TRY IT:
Work out how many lines in the material below hold the word "hand". Write only the number.

-------

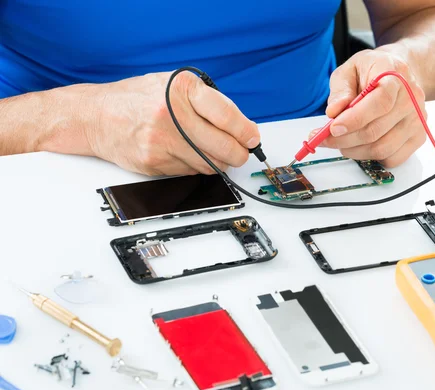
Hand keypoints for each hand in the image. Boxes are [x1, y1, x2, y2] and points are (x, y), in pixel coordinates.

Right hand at [87, 71, 259, 175]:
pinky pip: (190, 172)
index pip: (228, 116)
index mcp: (182, 89)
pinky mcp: (154, 162)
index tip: (253, 138)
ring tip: (213, 151)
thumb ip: (206, 100)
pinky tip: (187, 154)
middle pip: (224, 147)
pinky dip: (196, 166)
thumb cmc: (137, 98)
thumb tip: (241, 125)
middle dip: (239, 154)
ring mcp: (162, 141)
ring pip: (211, 164)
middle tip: (241, 152)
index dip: (246, 132)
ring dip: (219, 162)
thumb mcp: (172, 84)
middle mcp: (172, 114)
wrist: (95, 116)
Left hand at [316, 49, 426, 167]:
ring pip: (382, 148)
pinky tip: (360, 146)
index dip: (354, 119)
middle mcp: (412, 98)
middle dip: (344, 139)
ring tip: (340, 142)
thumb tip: (334, 111)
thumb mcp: (349, 70)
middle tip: (325, 139)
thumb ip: (340, 90)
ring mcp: (418, 120)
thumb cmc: (372, 71)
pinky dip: (371, 157)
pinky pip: (392, 158)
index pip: (379, 102)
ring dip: (354, 151)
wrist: (399, 73)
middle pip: (376, 130)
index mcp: (395, 75)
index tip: (333, 128)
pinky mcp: (418, 137)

-------

RESPONSE TO THE EXERCISE:
3